> [EXERCISE OBJECTIVE]
Every line below from the one containing "7: (195, 266, 1.44)" through the one containing "41: (383, 105, 1.30)" must be transcribed exactly. Omit all lines outside that stretch.
[DATA PROVIDED]
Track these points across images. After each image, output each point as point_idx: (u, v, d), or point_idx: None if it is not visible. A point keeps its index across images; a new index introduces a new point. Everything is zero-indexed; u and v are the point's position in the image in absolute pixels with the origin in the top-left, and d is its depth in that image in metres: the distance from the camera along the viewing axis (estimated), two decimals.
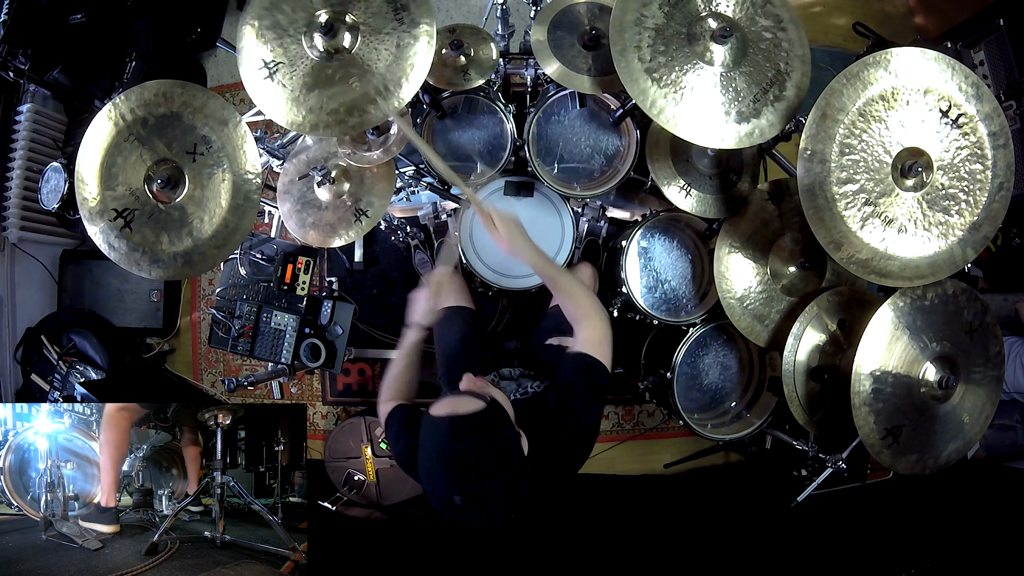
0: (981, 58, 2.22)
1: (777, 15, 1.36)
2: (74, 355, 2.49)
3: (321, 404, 2.68)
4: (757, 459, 2.33)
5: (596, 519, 2.24)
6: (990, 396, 1.52)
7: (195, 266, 1.44)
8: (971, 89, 1.28)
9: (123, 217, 1.41)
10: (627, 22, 1.31)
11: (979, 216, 1.31)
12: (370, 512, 2.38)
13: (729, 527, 2.21)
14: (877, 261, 1.30)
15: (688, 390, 1.86)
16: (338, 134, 1.32)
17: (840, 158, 1.26)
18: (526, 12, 1.76)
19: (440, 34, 1.64)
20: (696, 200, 1.64)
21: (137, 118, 1.40)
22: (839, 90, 1.25)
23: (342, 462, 2.38)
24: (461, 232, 1.76)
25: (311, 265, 1.97)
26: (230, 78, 2.81)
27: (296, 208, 1.63)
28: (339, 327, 1.94)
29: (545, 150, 1.73)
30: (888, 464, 1.46)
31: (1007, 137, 1.30)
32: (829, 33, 2.75)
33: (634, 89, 1.29)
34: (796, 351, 1.57)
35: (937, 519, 2.00)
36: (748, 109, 1.32)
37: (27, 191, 2.41)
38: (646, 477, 2.59)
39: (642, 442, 2.62)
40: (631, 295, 1.75)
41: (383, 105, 1.30)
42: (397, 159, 1.62)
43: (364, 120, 1.31)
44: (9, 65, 2.20)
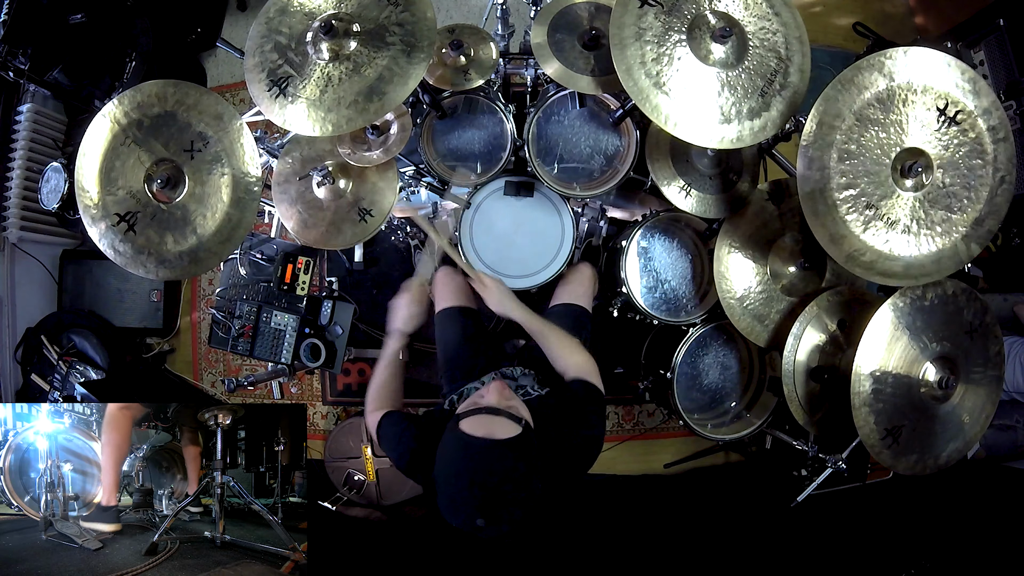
0: (981, 58, 2.22)
1: (770, 1, 1.36)
2: (74, 355, 2.49)
3: (321, 404, 2.68)
4: (757, 459, 2.33)
5: (596, 519, 2.24)
6: (990, 396, 1.52)
7: (202, 264, 1.44)
8: (967, 85, 1.27)
9: (126, 220, 1.41)
10: (627, 38, 1.30)
11: (982, 211, 1.31)
12: (370, 512, 2.38)
13: (729, 527, 2.21)
14: (881, 262, 1.29)
15: (688, 390, 1.86)
16: (362, 124, 1.32)
17: (839, 164, 1.26)
18: (526, 12, 1.76)
19: (440, 34, 1.64)
20: (696, 200, 1.63)
21: (132, 120, 1.40)
22: (834, 97, 1.25)
23: (342, 462, 2.38)
24: (461, 232, 1.76)
25: (311, 265, 1.97)
26: (230, 78, 2.82)
27: (297, 209, 1.63)
28: (339, 327, 1.94)
29: (545, 150, 1.73)
30: (888, 464, 1.46)
31: (1007, 130, 1.29)
32: (829, 33, 2.75)
33: (647, 107, 1.29)
34: (796, 351, 1.57)
35: (937, 519, 2.00)
36: (758, 104, 1.32)
37: (27, 191, 2.42)
38: (646, 477, 2.59)
39: (642, 442, 2.62)
40: (631, 295, 1.75)
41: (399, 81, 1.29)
42: (397, 159, 1.62)
43: (385, 102, 1.29)
44: (9, 65, 2.20)
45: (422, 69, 1.30)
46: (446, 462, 1.01)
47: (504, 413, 1.03)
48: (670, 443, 2.62)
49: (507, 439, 0.98)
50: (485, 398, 1.08)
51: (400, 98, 1.30)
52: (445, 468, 1.00)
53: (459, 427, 1.01)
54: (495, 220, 1.77)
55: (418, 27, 1.31)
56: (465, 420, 1.02)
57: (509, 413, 1.03)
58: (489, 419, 1.01)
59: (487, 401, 1.07)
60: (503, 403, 1.06)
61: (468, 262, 1.44)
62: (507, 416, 1.02)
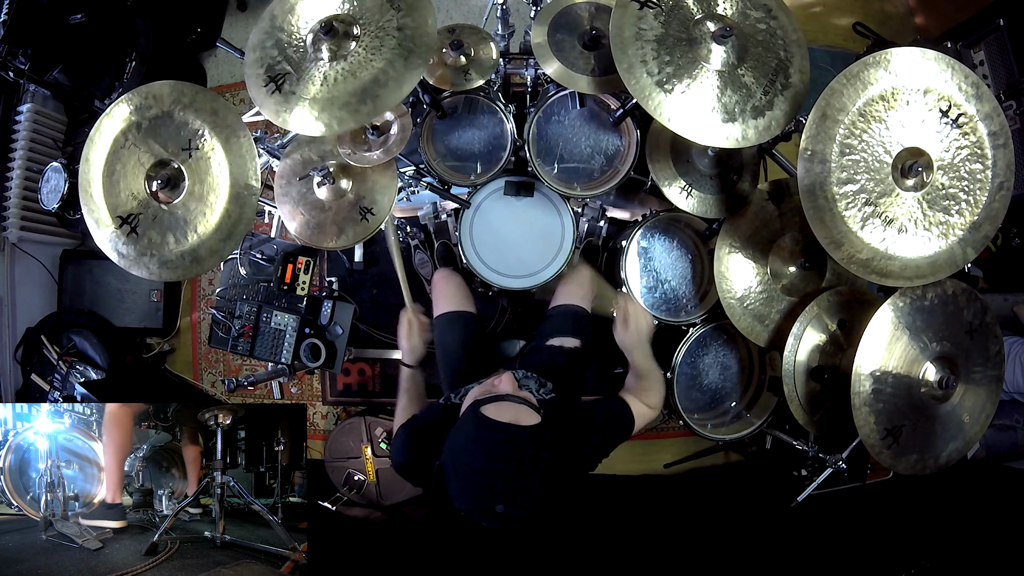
0: (981, 58, 2.22)
1: (766, 5, 1.37)
2: (74, 355, 2.49)
3: (321, 404, 2.68)
4: (757, 459, 2.33)
5: (596, 519, 2.24)
6: (990, 396, 1.52)
7: (204, 262, 1.43)
8: (971, 89, 1.28)
9: (128, 223, 1.41)
10: (627, 38, 1.30)
11: (979, 216, 1.31)
12: (370, 512, 2.39)
13: (729, 527, 2.21)
14: (877, 261, 1.30)
15: (688, 390, 1.86)
16: (353, 125, 1.31)
17: (840, 158, 1.26)
18: (526, 12, 1.76)
19: (440, 34, 1.64)
20: (696, 200, 1.63)
21: (131, 123, 1.41)
22: (839, 90, 1.25)
23: (342, 462, 2.38)
24: (461, 232, 1.76)
25: (311, 265, 1.96)
26: (230, 78, 2.82)
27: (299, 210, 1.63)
28: (339, 327, 1.94)
29: (545, 150, 1.73)
30: (888, 464, 1.46)
31: (1007, 137, 1.30)
32: (829, 33, 2.75)
33: (650, 105, 1.29)
34: (796, 351, 1.57)
35: (937, 519, 2.00)
36: (761, 103, 1.32)
37: (27, 191, 2.42)
38: (646, 477, 2.59)
39: (642, 442, 2.62)
40: (631, 295, 1.75)
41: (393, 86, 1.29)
42: (397, 159, 1.62)
43: (377, 105, 1.29)
44: (9, 65, 2.20)
45: (418, 74, 1.30)
46: (464, 446, 1.00)
47: (524, 402, 1.04)
48: (670, 443, 2.61)
49: (531, 426, 0.99)
50: (499, 387, 1.08)
51: (393, 102, 1.30)
52: (463, 453, 1.00)
53: (481, 412, 1.00)
54: (495, 220, 1.77)
55: (418, 32, 1.31)
56: (487, 406, 1.01)
57: (528, 402, 1.04)
58: (513, 406, 1.02)
59: (503, 389, 1.07)
60: (518, 393, 1.07)
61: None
62: (527, 405, 1.03)
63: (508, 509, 0.96)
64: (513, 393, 1.05)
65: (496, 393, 1.05)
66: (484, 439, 0.98)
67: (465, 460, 0.99)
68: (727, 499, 2.45)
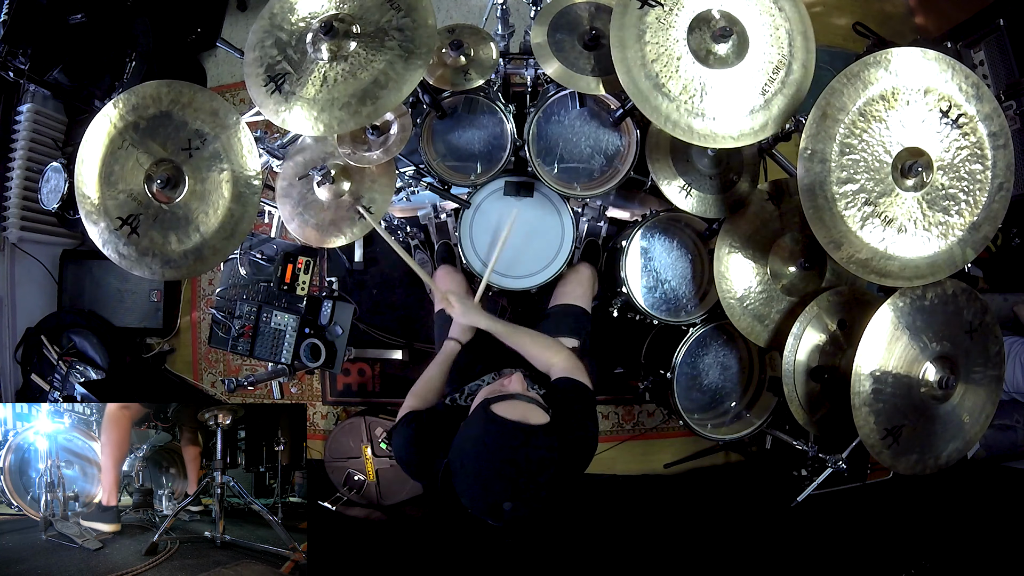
0: (981, 58, 2.22)
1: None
2: (74, 355, 2.49)
3: (321, 404, 2.68)
4: (757, 459, 2.33)
5: (596, 519, 2.24)
6: (990, 396, 1.52)
7: (207, 261, 1.44)
8: (971, 89, 1.28)
9: (128, 224, 1.41)
10: (627, 39, 1.30)
11: (979, 216, 1.31)
12: (370, 512, 2.39)
13: (729, 527, 2.21)
14: (877, 261, 1.30)
15: (688, 390, 1.86)
16: (353, 126, 1.31)
17: (840, 158, 1.26)
18: (526, 12, 1.76)
19: (440, 34, 1.64)
20: (696, 200, 1.63)
21: (128, 123, 1.40)
22: (839, 90, 1.25)
23: (342, 462, 2.38)
24: (461, 232, 1.76)
25: (311, 265, 1.96)
26: (230, 78, 2.81)
27: (297, 210, 1.63)
28: (339, 327, 1.94)
29: (545, 150, 1.73)
30: (888, 464, 1.46)
31: (1007, 137, 1.30)
32: (829, 33, 2.75)
33: (647, 108, 1.29)
34: (796, 351, 1.57)
35: (937, 519, 2.00)
36: (761, 103, 1.32)
37: (27, 191, 2.41)
38: (646, 477, 2.59)
39: (642, 442, 2.62)
40: (631, 295, 1.75)
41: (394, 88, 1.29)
42: (397, 159, 1.62)
43: (378, 106, 1.29)
44: (9, 65, 2.20)
45: (418, 75, 1.30)
46: (474, 444, 1.01)
47: (534, 401, 1.05)
48: (670, 443, 2.62)
49: (542, 425, 1.00)
50: (509, 386, 1.10)
51: (393, 103, 1.30)
52: (472, 450, 1.00)
53: (491, 410, 1.01)
54: (495, 220, 1.77)
55: (418, 33, 1.30)
56: (497, 404, 1.02)
57: (538, 401, 1.05)
58: (524, 405, 1.03)
59: (513, 388, 1.08)
60: (528, 392, 1.08)
61: (430, 276, 1.55)
62: (537, 404, 1.04)
63: (515, 507, 0.96)
64: (523, 393, 1.07)
65: (506, 392, 1.07)
66: (494, 437, 0.99)
67: (474, 458, 1.00)
68: (727, 499, 2.45)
[/DATA PROVIDED]
> [COMPLETED TASK]
7: (195, 266, 1.44)
8: (971, 89, 1.28)
9: (123, 217, 1.41)
10: (627, 22, 1.31)
11: (979, 216, 1.31)
12: (370, 512, 2.38)
13: (729, 527, 2.21)
14: (877, 261, 1.30)
15: (688, 390, 1.86)
16: (338, 134, 1.32)
17: (840, 158, 1.26)
18: (526, 12, 1.76)
19: (440, 34, 1.64)
20: (696, 200, 1.64)
21: (137, 118, 1.40)
22: (839, 90, 1.25)
23: (342, 462, 2.38)
24: (461, 232, 1.76)
25: (311, 265, 1.97)
26: (230, 78, 2.81)
27: (296, 208, 1.63)
28: (339, 327, 1.94)
29: (545, 150, 1.73)
30: (888, 464, 1.46)
31: (1007, 137, 1.30)
32: (829, 33, 2.75)
33: (634, 89, 1.29)
34: (796, 351, 1.57)
35: (937, 519, 2.00)
36: (748, 109, 1.32)
37: (27, 191, 2.41)
38: (646, 477, 2.59)
39: (642, 442, 2.62)
40: (631, 295, 1.75)
41: (383, 105, 1.30)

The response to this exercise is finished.